● The problem: Retype the lines below exactly, but only those from the line that has "For every layout" through the line that has "Document page, 1241x1754 pixels.". Omit every picture.

Stored data entries:
§ §

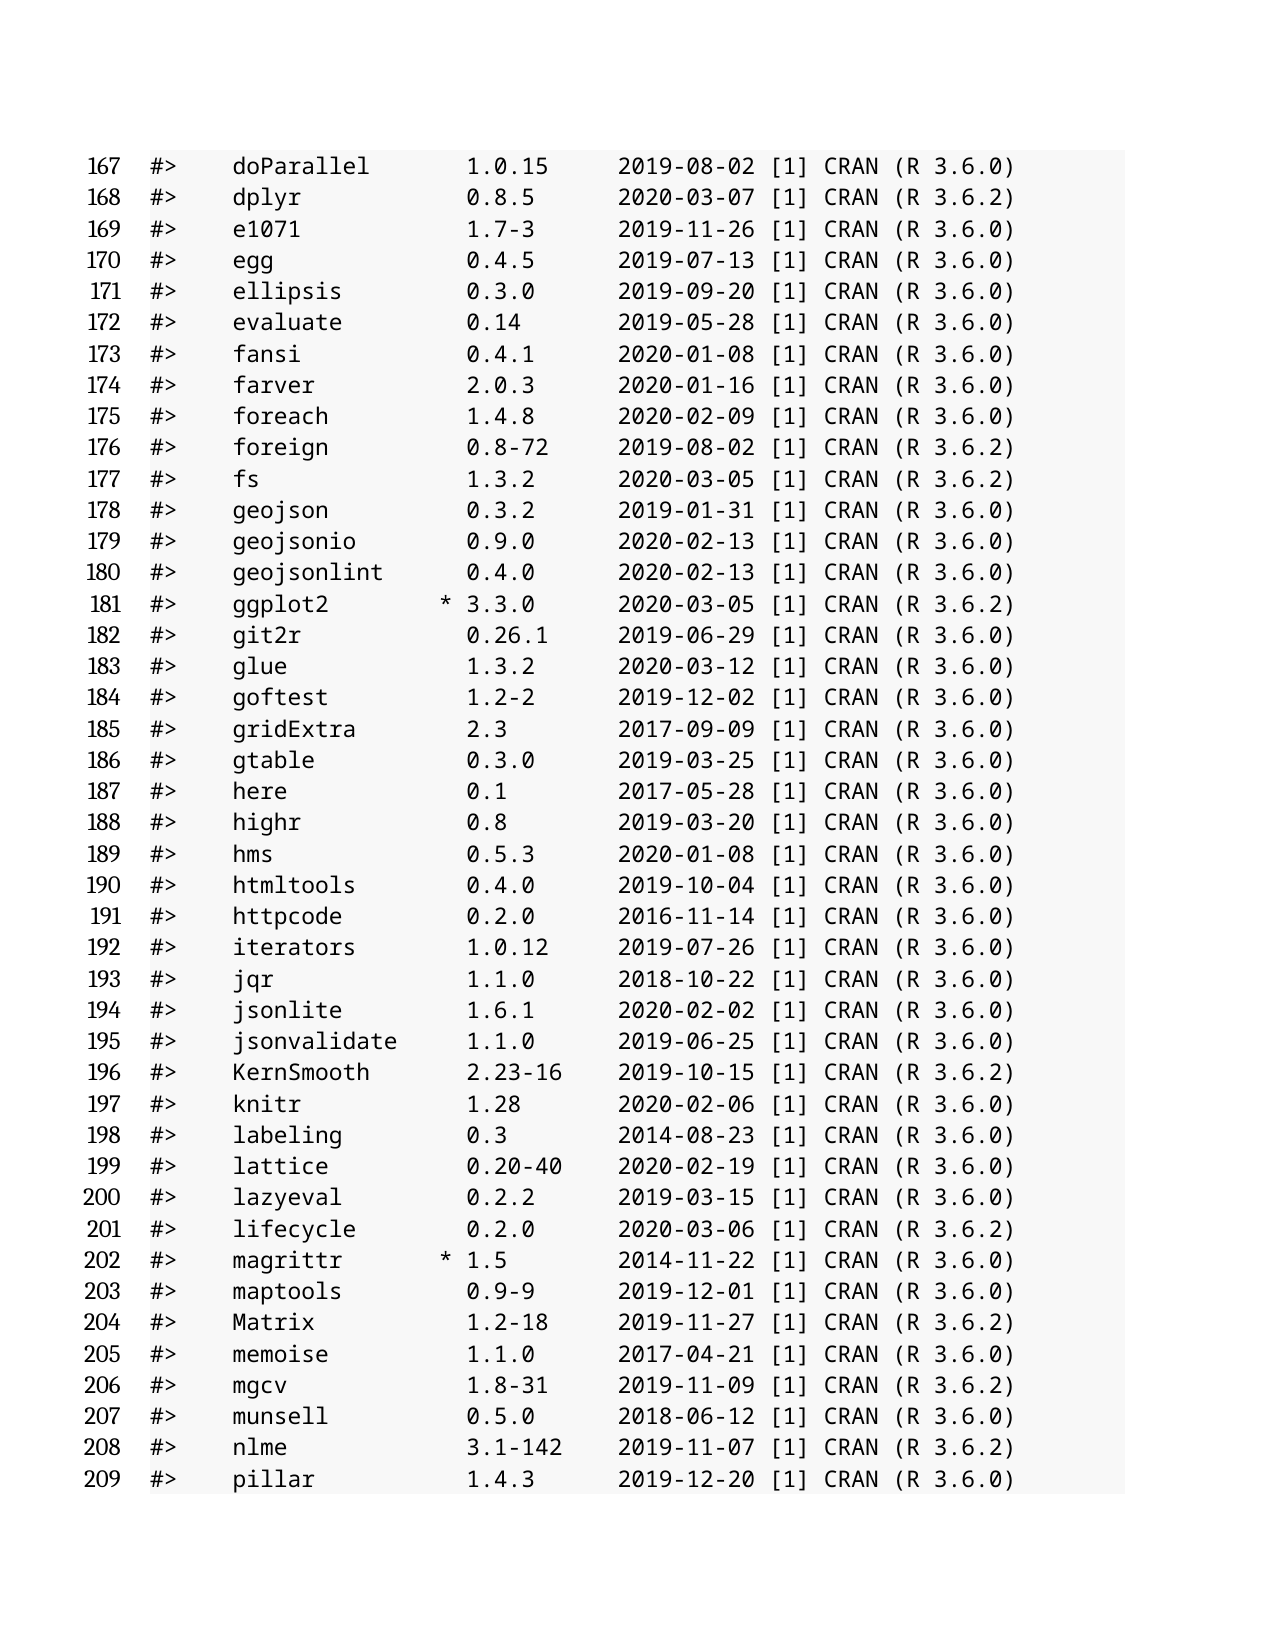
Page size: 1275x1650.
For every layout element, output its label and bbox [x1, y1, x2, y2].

text [150, 150, 1125, 1494]
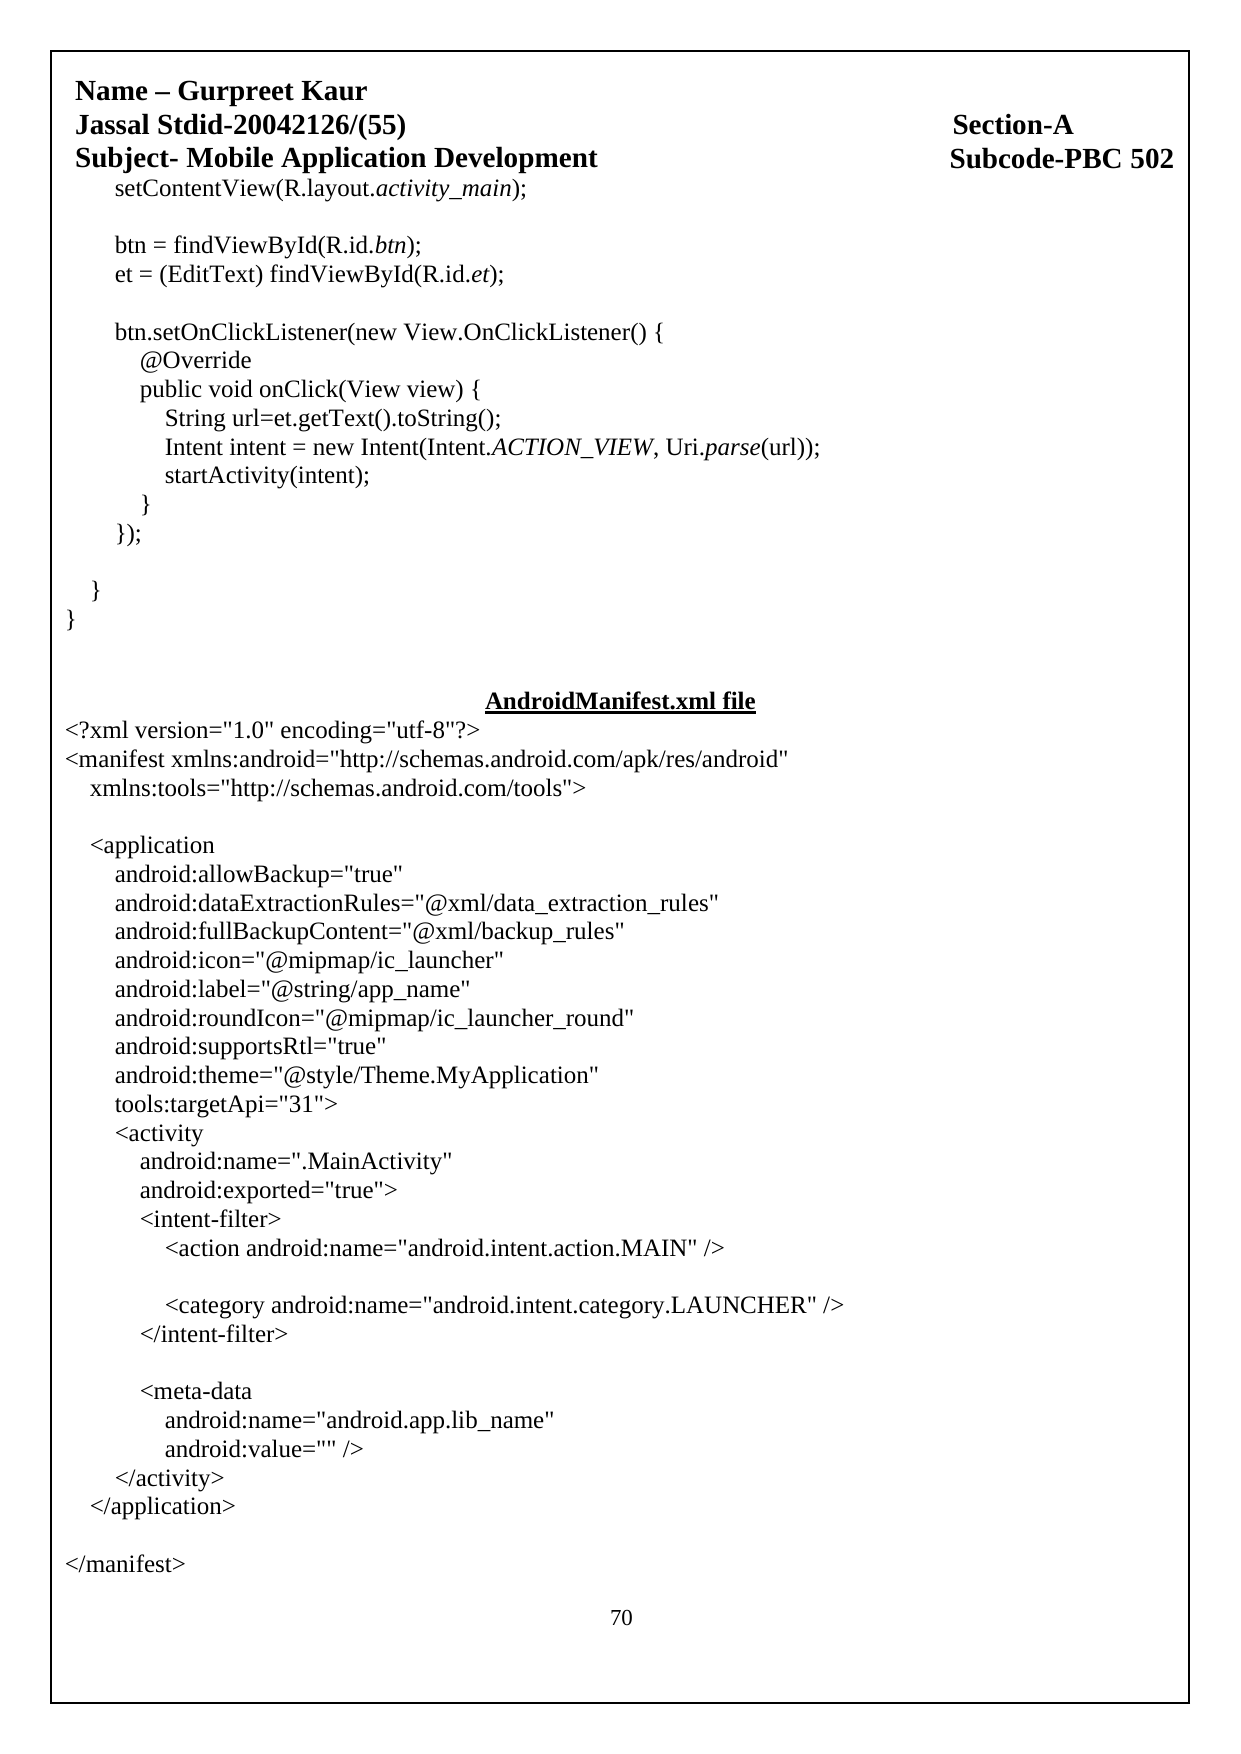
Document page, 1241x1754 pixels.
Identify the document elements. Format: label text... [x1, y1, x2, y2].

text <?xml version="1.0" encoding="utf-8"?> <manifest xmlns:android="http://schemas.android.com/apk/res/android" xmlns:tools="http://schemas.android.com/tools"> <application android:allowBackup="true" android:dataExtractionRules="@xml/data_extraction_rules" android:fullBackupContent="@xml/backup_rules" android:icon="@mipmap/ic_launcher" android:label="@string/app_name" android:roundIcon="@mipmap/ic_launcher_round" android:supportsRtl="true" android:theme="@style/Theme.MyApplication" tools:targetApi="31"> <activity android:name=".MainActivity" android:exported="true"> <intent-filter> <action android:name="android.intent.action.MAIN" /> <category android:name="android.intent.category.LAUNCHER" /> </intent-filter> <meta-data android:name="android.app.lib_name" android:value="" /> </activity> </application> </manifest> [64, 715, 1178, 1578]
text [64, 173, 1178, 633]
subtitle AndroidManifest.xml file [485, 686, 1178, 715]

§ §

● Result for this task:
For every layout element, output its label and bbox [x1, y1, x2, y2].

text [150, 150, 1125, 1494]
Document page, 1241x1754 pixels.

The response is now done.